As an avid and decades-long and clearly incorrigible Grateful Dead fan, I have spent a great deal of money (but significantly more time, if we’re thinking in terms of overall expenditures) on this band’s music. Does that make me more or less qualified to come up with an objective opinion on these two releases (re-releases, actually, put out by the commendable troupe at Real Gone Music)? I dunno. Sorry.
But since I sort of have to assume that anyone who has clicked on the link to this review is either A) like me, already afflicted or B) looking for a place to start listening to this band’s fairly daunting catalogue of hundreds of commercial releases, this review will try to place these two concert albums into some kind of framework that’ll help you decide whether to buy them or not. Because as the folks in the A) camp already understand, and the folks in the B) camp are soon to discover, there is so much amazing stuff already available, one needs a bit of a roadmap to make decisions about what to pick up and what to leave out. But, let’s face it, most of the ensnared folks in that A) camp are going to buy these anyway, no matter what I say, because this is their lot in life it would seem. So, B) people, take some heed, I guess?

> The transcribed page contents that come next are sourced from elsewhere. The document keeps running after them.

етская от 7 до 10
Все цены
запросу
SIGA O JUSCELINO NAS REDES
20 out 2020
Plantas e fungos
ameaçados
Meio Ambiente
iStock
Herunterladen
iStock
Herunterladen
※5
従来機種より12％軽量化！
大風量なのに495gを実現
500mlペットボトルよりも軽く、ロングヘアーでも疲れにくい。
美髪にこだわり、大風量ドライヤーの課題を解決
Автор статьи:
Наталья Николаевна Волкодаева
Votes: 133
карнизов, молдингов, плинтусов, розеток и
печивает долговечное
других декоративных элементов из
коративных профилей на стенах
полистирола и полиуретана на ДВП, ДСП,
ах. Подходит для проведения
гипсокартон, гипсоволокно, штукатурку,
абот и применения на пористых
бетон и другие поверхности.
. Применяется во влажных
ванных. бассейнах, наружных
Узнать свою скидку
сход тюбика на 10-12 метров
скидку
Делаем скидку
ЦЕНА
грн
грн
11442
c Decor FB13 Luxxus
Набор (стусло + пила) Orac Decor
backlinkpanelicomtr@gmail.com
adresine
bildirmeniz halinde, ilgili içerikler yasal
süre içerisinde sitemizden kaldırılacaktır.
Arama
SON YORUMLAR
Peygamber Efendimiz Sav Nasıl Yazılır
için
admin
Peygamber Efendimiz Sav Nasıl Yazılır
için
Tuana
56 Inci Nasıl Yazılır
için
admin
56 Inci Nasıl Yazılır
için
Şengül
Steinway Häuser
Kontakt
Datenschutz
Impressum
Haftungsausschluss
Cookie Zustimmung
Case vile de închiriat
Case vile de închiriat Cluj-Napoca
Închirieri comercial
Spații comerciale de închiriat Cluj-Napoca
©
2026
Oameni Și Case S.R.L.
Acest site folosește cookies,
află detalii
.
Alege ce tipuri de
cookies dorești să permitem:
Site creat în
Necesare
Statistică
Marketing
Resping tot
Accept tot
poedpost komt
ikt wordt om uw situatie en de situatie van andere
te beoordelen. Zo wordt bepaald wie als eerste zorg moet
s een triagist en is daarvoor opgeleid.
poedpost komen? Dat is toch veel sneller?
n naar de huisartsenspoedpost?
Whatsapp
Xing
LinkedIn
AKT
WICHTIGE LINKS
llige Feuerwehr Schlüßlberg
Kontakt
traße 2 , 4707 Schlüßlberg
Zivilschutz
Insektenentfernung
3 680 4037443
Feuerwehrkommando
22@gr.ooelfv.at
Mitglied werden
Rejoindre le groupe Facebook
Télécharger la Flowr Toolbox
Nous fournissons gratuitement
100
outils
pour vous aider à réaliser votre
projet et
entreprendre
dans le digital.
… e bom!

Anyway. As the Grateful Dead’s merchandising arm embarks on its new series of concert releases from its voluminous vaults – now named Dave’s Picks after Dave Lemieux, chief musical archivist for the band since the 1999 death of Dick Latvala, namesake of the first series of such releases – Real Gone Music has dug up and repackaged two excellent volumes from that first run.
Both #s 32 and 33 went out of print very quickly despite the fact that they contain between them some pretty extraordinary stuff from two very popular and famous shows in the Dead’s touring history. As with any Dead concert, there are moments of utter calamity – flubbed lyrics, weak vocals, Donna Jean Godchaux, and weird experiments gone awry – but also as with any Dead concert, there are moments of pretty thrilling musical synchronicity. The mark of a great, rather than a simply good, Dead show is in the ratio of these mishaps to these thrillers; it is my contention (and was certainly theirs as well) that the band needed to risk the fall in order to climb to the highest heights. Working “without a net” is how they often put it. It isn’t for everyone (obviously), but listening to these three performances spread across six discs, it is clear that their most exciting stuff is born of some pretty daring work on the high wire. They certainly fall from time to time, but not nearly as often as they might.
Dick’s Picks #33 captures two of the most famous shows in the Dead’s career, and it’s basically a must-own for any serious fan of the band. Sharing a weekend double bill with The Who (of all bands!) in early October 1976, energized following a lengthy one-and-a-half-year retirement from the stage and buoyed by the return of second drummer Mickey Hart after his five-year absence, the band put together four lengthy and vibrant sets featuring a trove of their best and most enduring songs. While both shows feature strong, hard-rocking first sets with little overlap (There are two tries at “Promised Land” and “Cassidy”), in both cases, it is the bravura second sets which will attract the most attention. The Saturday show – They opened for The Who and, by all accounts, blew Pete Townsend away, since he demanded that his band open for the Dead the following day so they wouldn’t have to follow them again – features a lengthy suite (“St-Stephen / Not Fade Away / St-Stephen / Help on the Way / Slipknot! / Drums / Samson & Delilah / Slipknot! / Franklin’s Tower / One More Saturday Night”) that ranks among their greatest ever uninterrupted runs of music. The Sunday show’s suite is based on “Playing in the Band” and “The Other One”; it’s shorter but more experimental, culminating in a show-stoppingly beautiful take on “Stella Blue”, perhaps the band’s most gorgeous ballad, before finding its way back to “Playing in the Band” and a “Sugar Magnolia” rave-up to close the set. Pretty magical stuff.
Dick’s Picks #32 is good, but it is a significantly less essential show for fans and certainly not the place to start for neophytes. Though among the very best performances from 1982, the early 1980s were not a great period for the group as members battled a variety of addictions, sets often listed between uninspired covers and some weak newer material, and much of the improvisational spark seemed to have faded. But none of the typical early-‘80s Dead problems are apparent in this show. In fact, Jerry Garcia’s guitar is in excellent form on this night at Alpine Valley Amphitheatre (though his voice is truly ragged and choked, another common problem for the band in the 1980s and beyond), and there are some truly surprising moments from time to time (such as the odd suite of “Music Never Stopped / Sugaree / Music Never Stopped” which, though it doesn’t quite work, at least shows some daring). But overall, the concert has to be considered for fans or completists only when put into the broader context of the band’s monstrously capacious available oeuvre.
So, verdict: buy #33, and borrow #32. Or, what the hell, buy them both—because you’re going to do it anyway, you big dumb Grateful-Dead-loving fool.